--- Records to process Enclosed Below ---
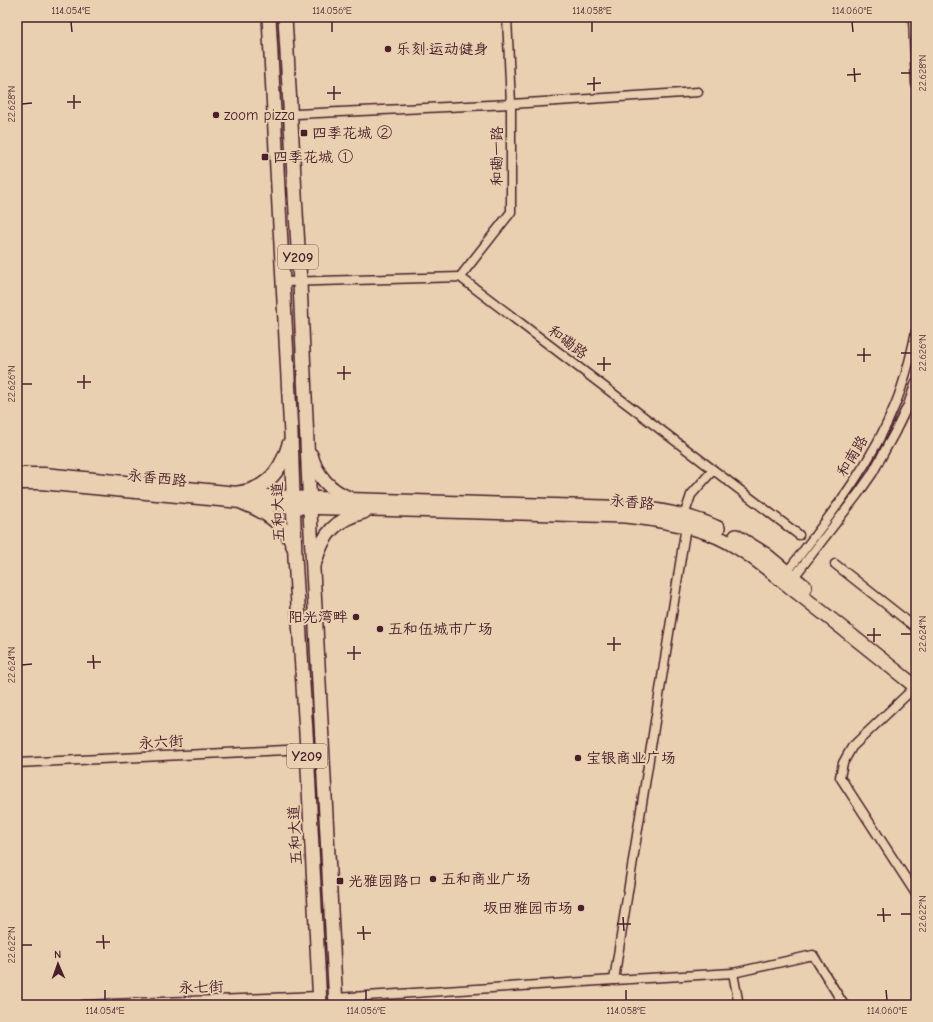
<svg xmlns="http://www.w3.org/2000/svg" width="933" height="1022" font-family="'Comic Neue','LXGW WenKai TC',sans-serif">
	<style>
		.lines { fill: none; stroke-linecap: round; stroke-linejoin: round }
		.street-casing { stroke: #4a1f2b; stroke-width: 11 }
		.secondary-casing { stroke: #4a1f2b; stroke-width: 15 }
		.primary-casing { stroke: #4a1f2b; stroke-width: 16 }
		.street { stroke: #e9d0b1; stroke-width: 8 }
		.secondary { stroke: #e9d0b1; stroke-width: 12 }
		.primary { stroke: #e9d0b1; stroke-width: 13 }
		.ticks { fill: none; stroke: #4a1f2b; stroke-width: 1.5 }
		.poi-dot { fill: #4a1f2b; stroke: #e9d0b1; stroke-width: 1.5 }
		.labels { text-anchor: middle; stroke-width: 4; stroke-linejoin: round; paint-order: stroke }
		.shield { fill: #e9d0b1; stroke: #7a5453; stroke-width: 1 }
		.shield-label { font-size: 14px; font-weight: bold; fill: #4a1f2b }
		.poi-label { font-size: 15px; fill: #4a1f2b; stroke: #e9d0b1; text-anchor: start }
		.street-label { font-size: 15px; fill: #4a1f2b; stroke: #e9d0b1 }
		.neatline { fill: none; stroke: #4a1f2b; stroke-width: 1.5 }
		.ticks-label { font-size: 10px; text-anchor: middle; fill: #4a1f2b }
	</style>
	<rect width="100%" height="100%" fill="#e9d0b1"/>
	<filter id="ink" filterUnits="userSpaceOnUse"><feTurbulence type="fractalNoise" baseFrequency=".025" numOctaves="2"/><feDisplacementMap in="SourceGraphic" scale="8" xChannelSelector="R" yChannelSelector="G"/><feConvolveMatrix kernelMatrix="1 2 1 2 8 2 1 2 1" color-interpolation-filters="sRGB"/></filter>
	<g filter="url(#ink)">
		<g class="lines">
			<defs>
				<g id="street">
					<polyline points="913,17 916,84"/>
					<polyline points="275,115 511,104 698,92"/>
					<polyline points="460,277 511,212 511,104 507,17"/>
					<polyline points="284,282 460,277 799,535"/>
					<polyline points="684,516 691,495 713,470"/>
					<polyline points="835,564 916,628"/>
					<path d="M 784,576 C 825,522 870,468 895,405 C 905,381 911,356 916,331"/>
					<polyline points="791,581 858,494 872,474 895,432 908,405 916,382"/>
					<polyline points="916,686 852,747 843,763 840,777 916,894"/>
					<polyline points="17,763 307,749"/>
					<polyline points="733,973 739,1005"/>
					<polyline points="614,980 686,526"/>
					<polyline points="335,998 614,980 733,973 813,955 844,1005"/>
					<polyline points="83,1005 319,996"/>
				</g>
				<g id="secondary">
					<polyline points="17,474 44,474 64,476 268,496 293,497"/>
					<polyline points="17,483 40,483 62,485 293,507"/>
				</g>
				<g id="primary">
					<polyline points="269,17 291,434 295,557 307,749 320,1005"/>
					<polyline points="285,17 300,283 311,532 336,1005"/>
					<path d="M 311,455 C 317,476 329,490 349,498"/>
					<path d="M 238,493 C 244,492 250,491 256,488 C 274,480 284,461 289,444"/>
					<path d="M 301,498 L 331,499 L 638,508 C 666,511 693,516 718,528"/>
					<path d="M 243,503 C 264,511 285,523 293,546"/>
					<path d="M 301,507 L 625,516 C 653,519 681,523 708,533 C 741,545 767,569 794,590 C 835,622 875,654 916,687"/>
					<polyline points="736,536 765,554 805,587"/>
					<path d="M 315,562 C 323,534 336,519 364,512"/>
				</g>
			</defs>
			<use href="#street" class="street-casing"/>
			<use href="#secondary" class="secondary-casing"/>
			<use href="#primary" class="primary-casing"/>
			<use href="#street" class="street"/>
			<use href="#secondary" class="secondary"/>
			<use href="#primary" class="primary"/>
		</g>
	</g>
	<path class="ticks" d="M 71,22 L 72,32M 332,22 L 332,32M 592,22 L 592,32M 852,22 L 853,32M 854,68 L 855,82M 901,73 L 911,73M 847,75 L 861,74M 594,77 L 594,91M 587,84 L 601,83M 334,86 L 334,100M 327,93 L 341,93M 74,95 L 74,109M 67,102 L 81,102M 22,104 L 32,103M 864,348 L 864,362M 901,353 L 911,353M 857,355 L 871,355M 604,357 L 604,371M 597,364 L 611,364M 344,366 L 344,380M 337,373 L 351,373M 84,375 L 84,389M 77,382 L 91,382M 22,384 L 32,384M 874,628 L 874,642M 901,634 L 911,634M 867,635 L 881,635M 614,637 L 614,651M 607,644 L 621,644M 354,646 L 354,660M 347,653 L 361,653M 93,655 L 94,669M 87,662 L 101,662M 22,665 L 32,664M 883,908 L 884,922M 901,914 L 911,914M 877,915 L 891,915M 623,917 L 624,931M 617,924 L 631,924M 363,926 L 364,940M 357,933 L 371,933M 103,935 L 104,949M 96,942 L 110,942M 22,945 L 32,945M 105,990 L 105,1000M 366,990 L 366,1000M 626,990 L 626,1000M 886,990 L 887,1000"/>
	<g class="poi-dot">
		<circle cx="388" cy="49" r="4"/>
		<circle cx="216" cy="115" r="4"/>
		<rect x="300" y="129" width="8" height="8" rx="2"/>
		<rect x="261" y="153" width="8" height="8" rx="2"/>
		<circle cx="356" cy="617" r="4"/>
		<circle cx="380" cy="629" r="4"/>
		<circle cx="578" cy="758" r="4"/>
		<circle cx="433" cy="879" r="4"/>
		<rect x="336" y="877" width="8" height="8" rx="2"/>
		<circle cx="581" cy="908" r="4"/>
	</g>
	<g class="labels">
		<g class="shield">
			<rect x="278" y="245" width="40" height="24" rx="3"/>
			<rect x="287" y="744" width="40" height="24" rx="3"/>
		</g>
		<g class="shield-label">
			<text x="298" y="262">Y209</text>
			<text x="307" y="761">Y209</text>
		</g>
		<g class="poi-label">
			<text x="396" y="54">乐刻·运动健身</text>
			<text x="224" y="120">zoom pizza</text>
			<text x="312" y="138">四季花城 ②</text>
			<text x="273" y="162">四季花城 ①</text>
			<text x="348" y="622" text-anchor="end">阳光湾畔</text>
			<text x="388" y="634">五和伍城市广场</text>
			<text x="586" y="763">宝银商业广场</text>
			<text x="441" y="884">五和商业广场</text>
			<text x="348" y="886">光雅园路口</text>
			<text x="573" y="913" text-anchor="end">坂田雅园市场</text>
		</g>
		<g class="street-label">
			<text transform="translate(497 156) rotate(-90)" y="5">和磡一路</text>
			<text transform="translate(568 342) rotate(37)" y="5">和磡路</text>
			<text transform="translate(852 456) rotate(-59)" y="5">和南路</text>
			<text transform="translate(157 478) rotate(6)" y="5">永香西路</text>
			<text transform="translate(632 502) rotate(5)" y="5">永香路</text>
			<text transform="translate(278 512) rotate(-92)" y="5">五和大道</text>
			<text transform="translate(161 742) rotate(-3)" y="5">永六街</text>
			<text transform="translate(295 835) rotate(-93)" y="5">五和大道</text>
			<text transform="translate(201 987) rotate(-2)" y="5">永七街</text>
		</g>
	</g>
	<rect width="933" height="1022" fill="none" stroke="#e9d0b1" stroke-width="44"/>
	<g transform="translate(58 964) rotate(358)" stroke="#e9d0b1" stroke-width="3" paint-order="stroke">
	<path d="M0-3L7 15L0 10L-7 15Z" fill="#4a1f2b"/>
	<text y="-6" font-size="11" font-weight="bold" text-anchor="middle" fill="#4a1f2b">N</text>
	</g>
	<rect x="22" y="22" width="889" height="978" class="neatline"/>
	<g class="ticks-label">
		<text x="71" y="14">114.054°E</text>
		<text x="332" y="14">114.056°E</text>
		<text x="592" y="14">114.058°E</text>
		<text x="852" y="14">114.060°E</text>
		<text transform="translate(922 73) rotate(-90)" y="4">22.628°N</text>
		<text transform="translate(11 104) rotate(-90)" y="4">22.628°N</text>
		<text transform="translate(922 353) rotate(-90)" y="4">22.626°N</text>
		<text transform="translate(11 384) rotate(-90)" y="4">22.626°N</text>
		<text transform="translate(922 634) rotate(-90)" y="4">22.624°N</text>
		<text transform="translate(11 665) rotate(-90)" y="4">22.624°N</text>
		<text transform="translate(922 914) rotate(-90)" y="4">22.622°N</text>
		<text transform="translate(11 945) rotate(-90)" y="4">22.622°N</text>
		<text x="105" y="1014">114.054°E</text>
		<text x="366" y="1014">114.056°E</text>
		<text x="626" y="1014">114.058°E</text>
		<text x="887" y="1014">114.060°E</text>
	</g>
</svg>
--- End of Enclosed Records to process ---
Exercise aim:
The answer must be every line from the records above that contains "lines".

Result of this task:
		.lines { fill: none; stroke-linecap: round; stroke-linejoin: round }
		<g class="lines">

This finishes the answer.